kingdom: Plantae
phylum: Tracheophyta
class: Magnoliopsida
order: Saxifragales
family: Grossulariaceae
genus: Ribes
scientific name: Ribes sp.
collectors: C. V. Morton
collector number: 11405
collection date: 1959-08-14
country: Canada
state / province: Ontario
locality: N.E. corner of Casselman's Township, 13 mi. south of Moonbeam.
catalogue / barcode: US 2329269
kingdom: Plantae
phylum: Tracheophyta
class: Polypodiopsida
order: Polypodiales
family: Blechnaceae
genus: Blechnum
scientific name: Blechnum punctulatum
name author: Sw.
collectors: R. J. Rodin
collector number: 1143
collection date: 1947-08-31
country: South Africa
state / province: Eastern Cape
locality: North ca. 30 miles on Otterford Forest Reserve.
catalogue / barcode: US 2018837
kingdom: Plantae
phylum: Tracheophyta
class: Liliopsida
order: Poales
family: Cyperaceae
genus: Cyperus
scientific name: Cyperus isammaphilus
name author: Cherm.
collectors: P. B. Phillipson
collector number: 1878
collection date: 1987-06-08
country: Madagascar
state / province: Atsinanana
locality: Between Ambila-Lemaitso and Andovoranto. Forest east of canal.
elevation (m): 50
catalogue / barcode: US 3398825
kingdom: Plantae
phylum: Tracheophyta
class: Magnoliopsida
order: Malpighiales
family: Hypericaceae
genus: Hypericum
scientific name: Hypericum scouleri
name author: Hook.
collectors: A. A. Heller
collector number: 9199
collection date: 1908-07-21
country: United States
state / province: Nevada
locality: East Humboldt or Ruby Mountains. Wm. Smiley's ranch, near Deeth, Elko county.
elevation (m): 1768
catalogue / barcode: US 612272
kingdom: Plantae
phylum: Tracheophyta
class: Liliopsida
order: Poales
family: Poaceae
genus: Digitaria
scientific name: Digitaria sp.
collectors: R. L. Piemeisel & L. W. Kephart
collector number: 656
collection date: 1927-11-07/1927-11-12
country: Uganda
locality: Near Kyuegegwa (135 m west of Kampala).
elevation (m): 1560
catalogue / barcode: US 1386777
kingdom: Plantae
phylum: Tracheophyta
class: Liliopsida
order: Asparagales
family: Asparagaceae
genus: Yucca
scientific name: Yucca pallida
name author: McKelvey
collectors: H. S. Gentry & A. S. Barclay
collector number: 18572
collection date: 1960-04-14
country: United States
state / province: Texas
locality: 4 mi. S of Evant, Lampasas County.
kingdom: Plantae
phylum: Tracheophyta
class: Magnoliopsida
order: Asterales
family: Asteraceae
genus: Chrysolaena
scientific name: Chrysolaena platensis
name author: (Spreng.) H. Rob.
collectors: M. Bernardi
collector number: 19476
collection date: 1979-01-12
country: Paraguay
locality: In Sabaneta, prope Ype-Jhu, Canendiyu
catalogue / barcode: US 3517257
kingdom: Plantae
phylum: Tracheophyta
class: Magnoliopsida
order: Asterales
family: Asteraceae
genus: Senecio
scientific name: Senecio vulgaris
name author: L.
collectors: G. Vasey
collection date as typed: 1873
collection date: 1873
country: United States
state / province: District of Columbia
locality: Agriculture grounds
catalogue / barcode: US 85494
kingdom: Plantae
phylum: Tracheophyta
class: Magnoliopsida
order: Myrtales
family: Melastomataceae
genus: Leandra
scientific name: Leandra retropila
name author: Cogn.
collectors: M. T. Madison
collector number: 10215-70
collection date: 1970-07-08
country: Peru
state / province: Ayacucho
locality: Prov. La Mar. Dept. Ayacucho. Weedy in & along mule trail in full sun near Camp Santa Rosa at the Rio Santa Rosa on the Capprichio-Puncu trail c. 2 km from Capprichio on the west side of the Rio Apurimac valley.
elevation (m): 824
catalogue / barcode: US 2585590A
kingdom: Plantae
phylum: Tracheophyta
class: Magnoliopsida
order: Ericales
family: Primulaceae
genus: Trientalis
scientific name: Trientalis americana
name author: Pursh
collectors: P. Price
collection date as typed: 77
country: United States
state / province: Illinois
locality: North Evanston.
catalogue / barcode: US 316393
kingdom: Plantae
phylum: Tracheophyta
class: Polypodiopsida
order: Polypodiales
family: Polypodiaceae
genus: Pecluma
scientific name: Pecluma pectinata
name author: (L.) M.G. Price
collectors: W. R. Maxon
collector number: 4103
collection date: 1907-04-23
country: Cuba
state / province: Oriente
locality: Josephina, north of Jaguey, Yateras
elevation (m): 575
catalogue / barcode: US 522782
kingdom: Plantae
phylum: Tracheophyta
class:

-- -- --

**Aim of the task**. Turn every line of the material above into a numbered list, one line per item, and leave out any blank lines.

**Task result**.
1. kingdom: Plantae
2. phylum: Tracheophyta
3. class: Magnoliopsida
4. order: Saxifragales
5. family: Grossulariaceae
6. genus: Ribes
7. scientific name: Ribes sp.
8. collectors: C. V. Morton
9. collector number: 11405
10. collection date: 1959-08-14
11. country: Canada
12. state / province: Ontario
13. locality: N.E. corner of Casselman's Township, 13 mi. south of Moonbeam.
14. catalogue / barcode: US 2329269
15. kingdom: Plantae
16. phylum: Tracheophyta
17. class: Polypodiopsida
18. order: Polypodiales
19. family: Blechnaceae
20. genus: Blechnum
21. scientific name: Blechnum punctulatum
22. name author: Sw.
23. collectors: R. J. Rodin
24. collector number: 1143
25. collection date: 1947-08-31
26. country: South Africa
27. state / province: Eastern Cape
28. locality: North ca. 30 miles on Otterford Forest Reserve.
29. catalogue / barcode: US 2018837
30. kingdom: Plantae
31. phylum: Tracheophyta
32. class: Liliopsida
33. order: Poales
34. family: Cyperaceae
35. genus: Cyperus
36. scientific name: Cyperus isammaphilus
37. name author: Cherm.
38. collectors: P. B. Phillipson
39. collector number: 1878
40. collection date: 1987-06-08
41. country: Madagascar
42. state / province: Atsinanana
43. locality: Between Ambila-Lemaitso and Andovoranto. Forest east of canal.
44. elevation (m): 50
45. catalogue / barcode: US 3398825
46. kingdom: Plantae
47. phylum: Tracheophyta
48. class: Magnoliopsida
49. order: Malpighiales
50. family: Hypericaceae
51. genus: Hypericum
52. scientific name: Hypericum scouleri
53. name author: Hook.
54. collectors: A. A. Heller
55. collector number: 9199
56. collection date: 1908-07-21
57. country: United States
58. state / province: Nevada
59. locality: East Humboldt or Ruby Mountains. Wm. Smiley's ranch, near Deeth, Elko county.
60. elevation (m): 1768
61. catalogue / barcode: US 612272
62. kingdom: Plantae
63. phylum: Tracheophyta
64. class: Liliopsida
65. order: Poales
66. family: Poaceae
67. genus: Digitaria
68. scientific name: Digitaria sp.
69. collectors: R. L. Piemeisel & L. W. Kephart
70. collector number: 656
71. collection date: 1927-11-07/1927-11-12
72. country: Uganda
73. locality: Near Kyuegegwa (135 m west of Kampala).
74. elevation (m): 1560
75. catalogue / barcode: US 1386777
76. kingdom: Plantae
77. phylum: Tracheophyta
78. class: Liliopsida
79. order: Asparagales
80. family: Asparagaceae
81. genus: Yucca
82. scientific name: Yucca pallida
83. name author: McKelvey
84. collectors: H. S. Gentry & A. S. Barclay
85. collector number: 18572
86. collection date: 1960-04-14
87. country: United States
88. state / province: Texas
89. locality: 4 mi. S of Evant, Lampasas County.
90. kingdom: Plantae
91. phylum: Tracheophyta
92. class: Magnoliopsida
93. order: Asterales
94. family: Asteraceae
95. genus: Chrysolaena
96. scientific name: Chrysolaena platensis
97. name author: (Spreng.) H. Rob.
98. collectors: M. Bernardi
99. collector number: 19476
100. collection date: 1979-01-12
101. country: Paraguay
102. locality: In Sabaneta, prope Ype-Jhu, Canendiyu
103. catalogue / barcode: US 3517257
104. kingdom: Plantae
105. phylum: Tracheophyta
106. class: Magnoliopsida
107. order: Asterales
108. family: Asteraceae
109. genus: Senecio
110. scientific name: Senecio vulgaris
111. name author: L.
112. collectors: G. Vasey
113. collection date as typed: 1873
114. collection date: 1873
115. country: United States
116. state / province: District of Columbia
117. locality: Agriculture grounds
118. catalogue / barcode: US 85494
119. kingdom: Plantae
120. phylum: Tracheophyta
121. class: Magnoliopsida
122. order: Myrtales
123. family: Melastomataceae
124. genus: Leandra
125. scientific name: Leandra retropila
126. name author: Cogn.
127. collectors: M. T. Madison
128. collector number: 10215-70
129. collection date: 1970-07-08
130. country: Peru
131. state / province: Ayacucho
132. locality: Prov. La Mar. Dept. Ayacucho. Weedy in & along mule trail in full sun near Camp Santa Rosa at the Rio Santa Rosa on the Capprichio-Puncu trail c. 2 km from Capprichio on the west side of the Rio Apurimac valley.
133. elevation (m): 824
134. catalogue / barcode: US 2585590A
135. kingdom: Plantae
136. phylum: Tracheophyta
137. class: Magnoliopsida
138. order: Ericales
139. family: Primulaceae
140. genus: Trientalis
141. scientific name: Trientalis americana
142. name author: Pursh
143. collectors: P. Price
144. collection date as typed: 77
145. country: United States
146. state / province: Illinois
147. locality: North Evanston.
148. catalogue / barcode: US 316393
149. kingdom: Plantae
150. phylum: Tracheophyta
151. class: Polypodiopsida
152. order: Polypodiales
153. family: Polypodiaceae
154. genus: Pecluma
155. scientific name: Pecluma pectinata
156. name author: (L.) M.G. Price
157. collectors: W. R. Maxon
158. collector number: 4103
159. collection date: 1907-04-23
160. country: Cuba
161. state / province: Oriente
162. locality: Josephina, north of Jaguey, Yateras
163. elevation (m): 575
164. catalogue / barcode: US 522782
165. kingdom: Plantae
166. phylum: Tracheophyta
167. class:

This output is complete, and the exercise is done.